Valter Lemos
A OCDE E O ESTADO DA EDUCAÇÃO EM PORTUGAL
A OCDE é uma organização surgida no pós-guerra mundial com a finalidade de coordenar os esforços de reconstrução económica da Europa. Desde o início adotou as teorias do capital humano como base da sua doutrina socioeconómica, o que a levou a desenvolver grandes esforços na análise das políticas públicas e designadamente do papel da educação no crescimento económico.
Hoje a OCDE é talvez a organização internacional com mais conhecimento e influência no estado e no desenvolvimento de políticas educativas em todo o mundo.
Essa situação foi construída através de dois instrumentos essenciais: o PISA (Programme for International Students Assessment) e o Education at a Glance.
O primeiro é um teste que mede as competências dos alunos com 15 anos de idade nas áreas da leitura, matemática e ciências. Realiza-se a cada 3 anos e permite comparar os resultados dos diversos países e estudar a relação com outros indicadores e as políticas educativas.

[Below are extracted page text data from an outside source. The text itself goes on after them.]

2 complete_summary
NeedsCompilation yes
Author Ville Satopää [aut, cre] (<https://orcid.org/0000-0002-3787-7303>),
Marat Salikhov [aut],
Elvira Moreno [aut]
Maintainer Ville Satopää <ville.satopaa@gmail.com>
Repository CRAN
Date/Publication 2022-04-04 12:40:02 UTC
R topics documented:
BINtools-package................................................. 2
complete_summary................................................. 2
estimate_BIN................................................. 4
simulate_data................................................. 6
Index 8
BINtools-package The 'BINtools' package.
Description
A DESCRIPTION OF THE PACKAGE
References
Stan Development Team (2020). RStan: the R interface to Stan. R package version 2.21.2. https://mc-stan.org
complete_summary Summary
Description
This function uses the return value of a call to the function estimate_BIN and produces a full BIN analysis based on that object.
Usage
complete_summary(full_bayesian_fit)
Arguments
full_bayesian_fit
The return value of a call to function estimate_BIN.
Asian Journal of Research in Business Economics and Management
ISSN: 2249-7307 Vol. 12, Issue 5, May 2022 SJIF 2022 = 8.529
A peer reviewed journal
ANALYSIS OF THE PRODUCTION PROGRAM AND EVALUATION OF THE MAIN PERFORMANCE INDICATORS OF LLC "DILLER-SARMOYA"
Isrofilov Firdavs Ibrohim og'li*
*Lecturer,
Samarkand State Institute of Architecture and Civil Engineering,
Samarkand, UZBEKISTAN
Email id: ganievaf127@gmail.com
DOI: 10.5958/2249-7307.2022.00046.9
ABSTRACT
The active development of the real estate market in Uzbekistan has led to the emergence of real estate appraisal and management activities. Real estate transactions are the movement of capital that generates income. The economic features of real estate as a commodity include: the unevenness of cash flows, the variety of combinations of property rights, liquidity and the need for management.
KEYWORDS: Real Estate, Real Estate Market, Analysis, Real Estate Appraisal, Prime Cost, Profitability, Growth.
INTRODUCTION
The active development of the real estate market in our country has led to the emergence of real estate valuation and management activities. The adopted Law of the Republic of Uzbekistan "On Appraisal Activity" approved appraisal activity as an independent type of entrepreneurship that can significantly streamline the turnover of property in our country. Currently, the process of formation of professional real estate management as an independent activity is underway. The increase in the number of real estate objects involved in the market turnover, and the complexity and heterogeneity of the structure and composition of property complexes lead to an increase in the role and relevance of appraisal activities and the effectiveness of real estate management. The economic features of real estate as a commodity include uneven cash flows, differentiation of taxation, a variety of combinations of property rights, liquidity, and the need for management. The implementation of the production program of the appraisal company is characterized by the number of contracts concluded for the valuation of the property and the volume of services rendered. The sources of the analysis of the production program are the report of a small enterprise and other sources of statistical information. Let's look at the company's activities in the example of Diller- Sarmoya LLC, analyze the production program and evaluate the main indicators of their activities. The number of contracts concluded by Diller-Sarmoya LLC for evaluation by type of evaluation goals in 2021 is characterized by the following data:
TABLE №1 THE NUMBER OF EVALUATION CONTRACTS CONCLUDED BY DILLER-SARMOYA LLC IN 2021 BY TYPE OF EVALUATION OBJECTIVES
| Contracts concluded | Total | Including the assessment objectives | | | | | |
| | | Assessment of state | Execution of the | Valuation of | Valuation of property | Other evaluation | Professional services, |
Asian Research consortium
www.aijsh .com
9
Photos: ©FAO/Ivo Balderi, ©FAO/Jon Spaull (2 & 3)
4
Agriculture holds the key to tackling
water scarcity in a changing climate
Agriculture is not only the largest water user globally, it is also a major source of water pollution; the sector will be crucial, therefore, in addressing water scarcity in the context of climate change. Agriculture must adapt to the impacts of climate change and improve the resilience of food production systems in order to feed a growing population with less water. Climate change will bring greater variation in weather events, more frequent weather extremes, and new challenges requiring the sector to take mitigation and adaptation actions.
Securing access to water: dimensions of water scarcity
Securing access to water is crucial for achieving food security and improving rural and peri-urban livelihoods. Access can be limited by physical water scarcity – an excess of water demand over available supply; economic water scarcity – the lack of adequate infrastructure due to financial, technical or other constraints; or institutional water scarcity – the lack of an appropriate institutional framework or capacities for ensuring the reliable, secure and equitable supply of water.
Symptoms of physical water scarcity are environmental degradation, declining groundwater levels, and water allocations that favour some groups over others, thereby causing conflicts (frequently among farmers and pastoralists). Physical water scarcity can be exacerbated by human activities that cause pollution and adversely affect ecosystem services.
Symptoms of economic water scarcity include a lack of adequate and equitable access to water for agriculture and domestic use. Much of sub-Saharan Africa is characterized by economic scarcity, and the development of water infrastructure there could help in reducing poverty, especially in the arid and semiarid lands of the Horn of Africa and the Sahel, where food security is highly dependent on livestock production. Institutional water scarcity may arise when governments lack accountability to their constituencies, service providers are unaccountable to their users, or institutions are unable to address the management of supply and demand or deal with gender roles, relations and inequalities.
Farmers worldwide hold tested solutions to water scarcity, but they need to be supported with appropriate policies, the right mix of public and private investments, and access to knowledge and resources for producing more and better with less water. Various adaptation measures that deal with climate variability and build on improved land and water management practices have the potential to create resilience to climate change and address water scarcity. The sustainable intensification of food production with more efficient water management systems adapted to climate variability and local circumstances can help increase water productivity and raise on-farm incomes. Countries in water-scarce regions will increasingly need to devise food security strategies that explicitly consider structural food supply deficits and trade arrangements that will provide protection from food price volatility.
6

O segundo é um relatório anual sobre um largo conjunto de indicadores dos resultados, meios e atores educativos, permitindo, para além da comparação entre países, verificar a evolução de cada país ao longo do tempo.
No mês passado foi publicado o Education at a Glance 2020. O que nos diz ele sobre Portugal?
O relatório analisa 25 grupos de indicadores e tem perto de 500 páginas, pelo que vamos só referir alguns breves aspetos.
- Portugal investe menos na educação, por aluno/ano, do que a média da OCDE (10220 contra 11231 dólares). No ensino básico e secundário a diferença é pequena (9836 para 9999 dólares), mas no ensino superior a diferença é enorme (11788 para 16327);
- Na educação de infância Portugal tem uma taxa de envolvimento nas primeiras idades superior à média da OCDE (para crianças de 1 ano de idade 42% contra 34% e aos dois anos de idade 56% contra 46%);
- Também no grupo 3-5anos Portugal tem uma taxa de 91% contra 88% da média da OCDE;
- Portugal tem menos alunos no ensino profissional e vocacional que a média dos restantes países (26% para 32%);
- Em Portugal no grupo etário 24-34 anos 37% das pessoas têm um curso superior e a média da OCDE é de 45%, mas Portugal cresceu 14 pontos percentuais na última década e a média da OCDE só cresceu 9 pontos;
- No mesmo grupo etário a percentagem de mulheres com curso superior (45%) é maior que a dos homens (29%), tal como na OCDE (51%/39%);
- A taxa de emprego para os portadores de ensino superior em Portugal é igual à do ensino secundário (86%) e na OCDE é maior (85%/78%), mas o diferencial salarial dessas qualificações é maior em Portugal (69%) do que na média da OCDE (54%);
- O número de professores dos ensinos básico e secundário, com menos de 30 anos, em Portugal, nos últimos quinze anos caiu 15 pontos percentuais é atualmente de 1% do total e na OCDE caiu 4 pontos sendo atualmente de 12% do total;
- Os salários médios dos professores são 2 a 10% mais baixos em Portugal, exceto na educação pré-escolar onde são cerca de 20% superiores.
Estes são alguns dos dados revelados no relatório de 2020. Como todos os dados permitem variadas interpretações, podendo ver-se o “copo meio cheio” ou “meio vazio”, mas creio que há dois ou três aspetos bem relevantes. Primeiro, o progresso feito no acesso à educação de infância. Apresentar taxas de frequência superiores à média, num país que nas décadas de 70 e 80 do século passado tinha os piores indicadores da Europa, é, sem dúvida, extraordinário. Segundo, a continuação da ainda baixa taxa de participação nos ensinos profissional e vocacional, apesar dos intensos esforços feitos principalmente na primeira década deste século. Em terceiro lugar o gritante envelhecimento dos professores em Portugal. Só 1% tem menos de 30 anos!! Por fim, o diferencial de investimento no ensino superior relativamente aos outros países, que ajuda, sem dúvida, a perceber o estado lamentável em que se encontram muitas instituições de ensino superior. Portugal quer aumentar as estatísticas de frequência do ensino superior, mas não quer gastar dinheiro com isso. Para isso dualiza o sistema, subfinanciando uma parte que parece existir para garantir as taxas, mas não para garantir a qualidade da formação.
Urgem, pois, políticas de renovação do corpo docente em todos os níveis de ensino e urge uma alteração da política de dualização do ensino superior que condena muitas instituições e dezenas de milhares de jovens à pobreza pedagógica e à subqualificação.